The structure of the plan sees the Leeds district split into 11 geographical areas known as Housing Market Characteristic Areas (HMCAs) with each area being allocated a figure for future housing which together makes up the net 66,000 new homes identified in the Core Strategy as being needed in Leeds by 2028.
The plan for the outer north east area has needed to be revised following the withdrawal of Headley Hall in Bramham from consideration, which as a major site with a capacity for up to 3,000 new homes accounted for 60 per cent of the total new housing provision for the area.
Leeds City Council has now put forward alternative proposals for consideration to make up the shortfall in the housing allocations for that area, which if approved will go out to public consultation at the end of this month and will run until early November. Further details will be provided on this consultation if the decision to proceed is approved.
The outer north east issue is the only element of the Site Allocations Plan which remains outstanding as it is now being finalised in preparation for final approval by the council to be submitted to the government for independent examination, which is expected to be early in 2017.
The last major public consultation carried out on the Site Allocations Plan was carried out from September to November 2015, resulting in responses from approximately 10,000 people and more than 40,000 specific comments on aspects of the plan. This feedback was then considered by the council’s development plan panel earlier this year, helping to shape the final plan which will need to be endorsed by full council prior to being submitted to the government.

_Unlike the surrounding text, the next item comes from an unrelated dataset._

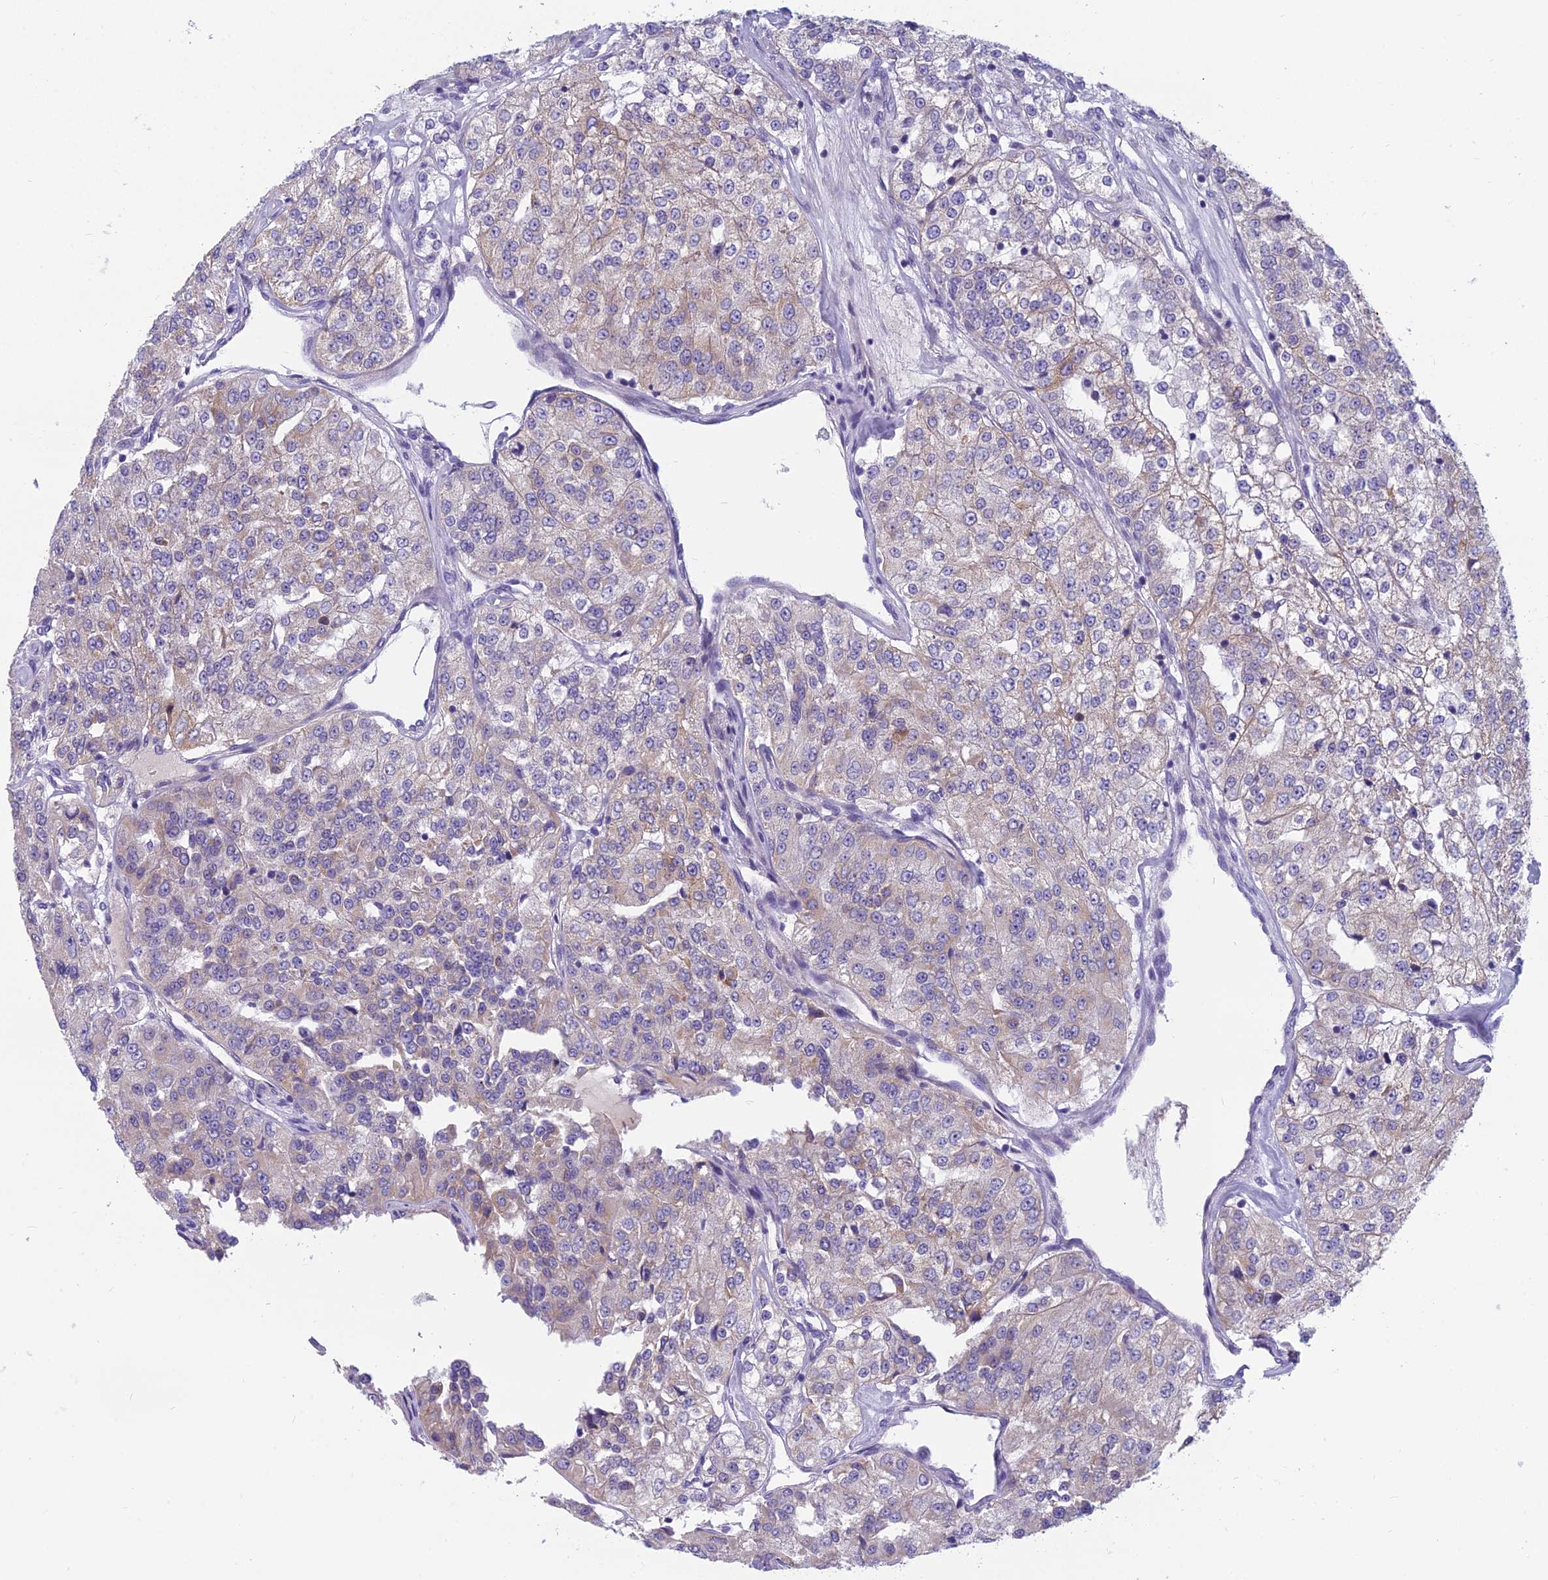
{"staining": {"intensity": "weak", "quantity": "<25%", "location": "cytoplasmic/membranous"}, "tissue": "renal cancer", "cell_type": "Tumor cells", "image_type": "cancer", "snomed": [{"axis": "morphology", "description": "Adenocarcinoma, NOS"}, {"axis": "topography", "description": "Kidney"}], "caption": "Tumor cells are negative for brown protein staining in renal adenocarcinoma. Brightfield microscopy of immunohistochemistry stained with DAB (3,3'-diaminobenzidine) (brown) and hematoxylin (blue), captured at high magnification.", "gene": "RBM41", "patient": {"sex": "female", "age": 63}}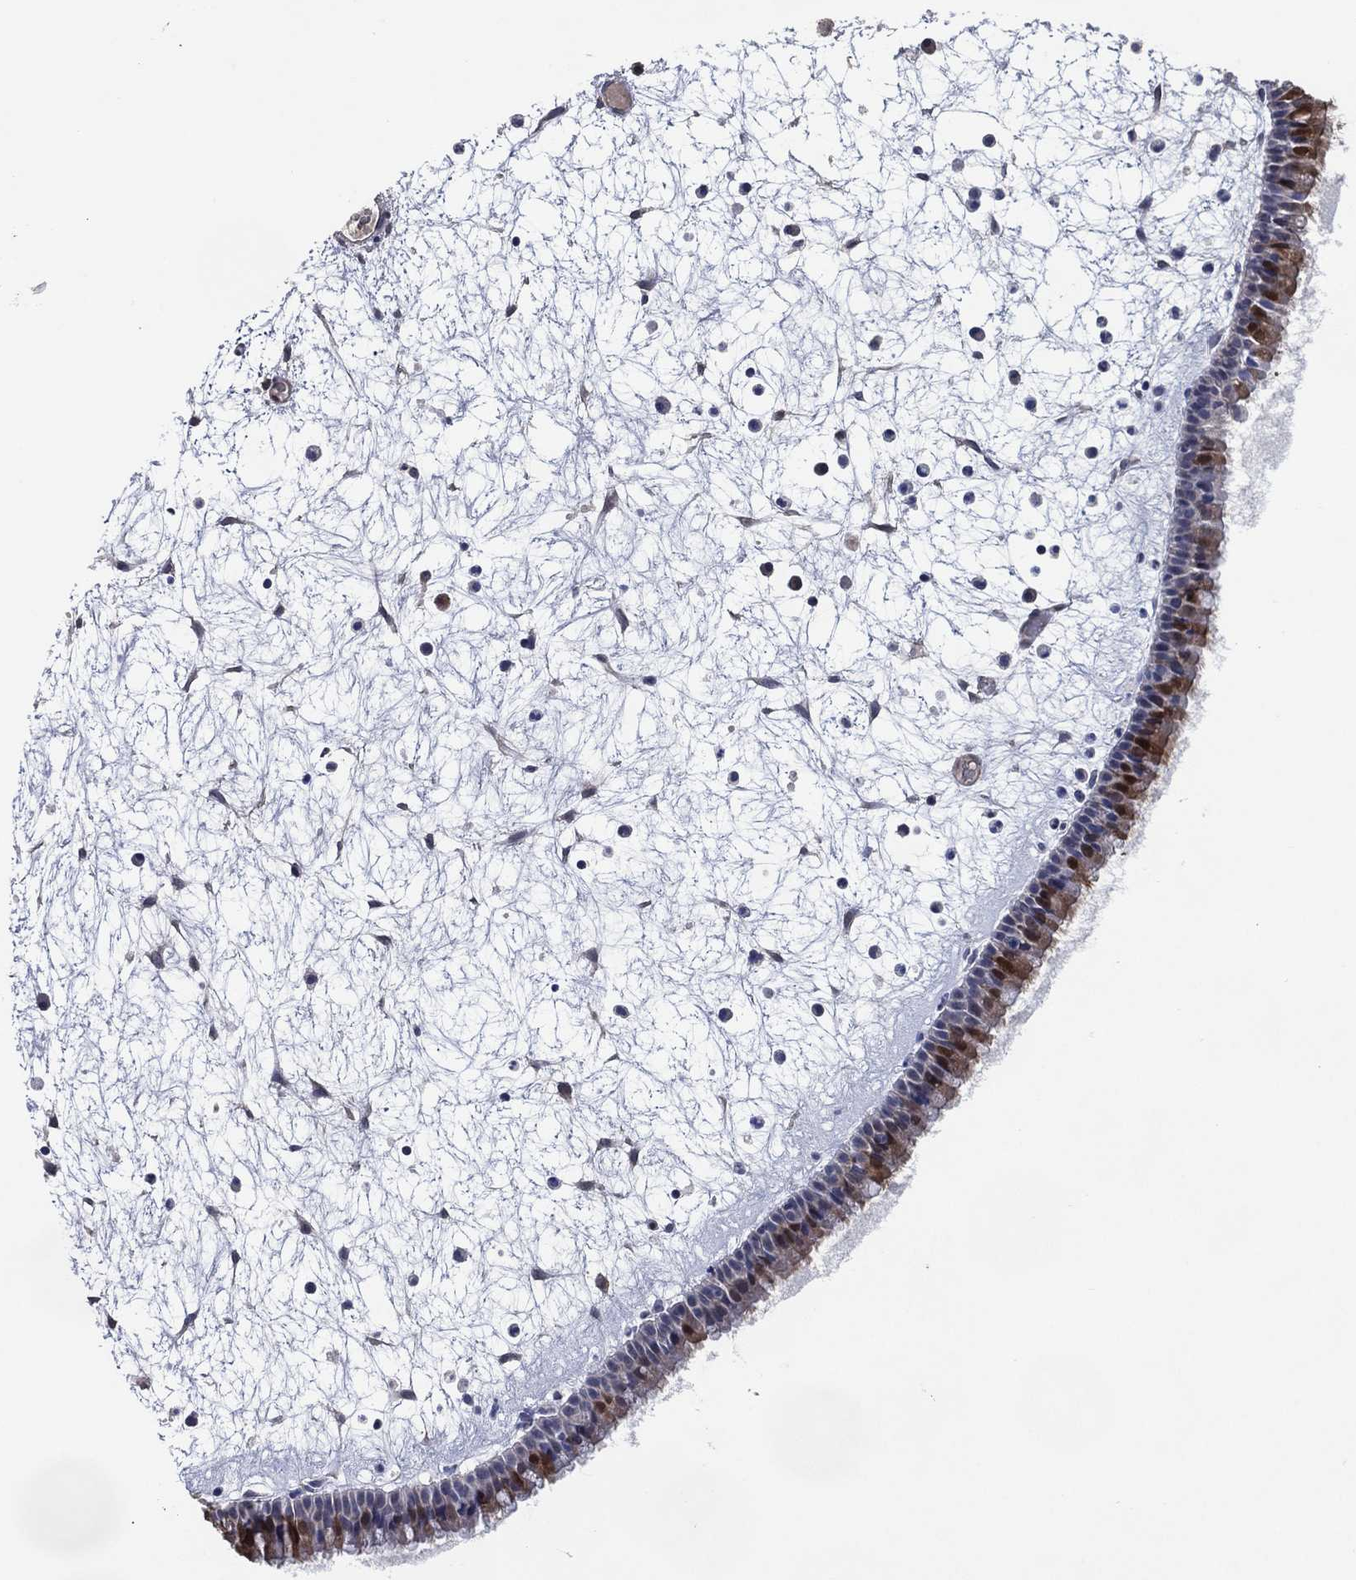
{"staining": {"intensity": "moderate", "quantity": "25%-75%", "location": "cytoplasmic/membranous,nuclear"}, "tissue": "nasopharynx", "cell_type": "Respiratory epithelial cells", "image_type": "normal", "snomed": [{"axis": "morphology", "description": "Normal tissue, NOS"}, {"axis": "topography", "description": "Nasopharynx"}], "caption": "A brown stain labels moderate cytoplasmic/membranous,nuclear expression of a protein in respiratory epithelial cells of unremarkable human nasopharynx. The protein of interest is stained brown, and the nuclei are stained in blue (DAB IHC with brightfield microscopy, high magnification).", "gene": "AK1", "patient": {"sex": "male", "age": 58}}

Alongside the Site Allocations Plan is the Aire Valley Area Action Plan (AVAAP), which covers a specific area south east of the city centre which is significant because of its economic regeneration potential.
The Aire Valley Area Action Plan was voted on and approved at today’s full council meeting, so it will now be referred to the Secretary of State for examination.
Leeds City Council executive member for regeneration, transport and planning Councillor Richard Lewis said:
“The withdrawal of Headley Hall from our Site Allocations proposals was disappointing but now we are putting forward alternative proposals to make up the shortfall in the outer north east area.
“I would encourage everyone with an interest in the future development of this part of the city to take part in the consultation, the details of which will be released shortly. The Site Allocations Plan has been developed and considered at length over many months and we are now almost at the final stage of being able to present it to the government which together with the Core Strategy would give Leeds a solid basis for all future planning, housing and development in the city.”
Both the SAP and the AVAAP follow the same key principles including a focus on bringing long-term empty homes back into use, building on brownfield sites as a priority, and bringing forward opportunities for development which will help support regeneration, make best use of infrastructure or provide new services.
Notes to editors:
The Site Allocations Plan follows on from the Core Strategy which was adopted in Leeds in 2014 after being endorsed by a government inspector with 70,000 new homes identified as being needed up to 2028. This figure includes an allowance for new development through demolitions and ‘windfall’ sites, which means the Site Allocations Plan and Aire Valley Leeds Area Action Plan allocates land for a net total of 66,000 new homes.
To provide these homes the plans split the Leeds district into 11 geographical housing areas with the new homes to be developed in three phases. Of the 11 areas, the two highest in terms of receiving new housing would be the city centre and ‘inner area’ of Armley, Beeston Hill, Belle Isle, Gipton and Harehills, Hyde Park and Woodhouse, Hunslet and Seacroft to help boost regeneration and economic growth in those parts of the city.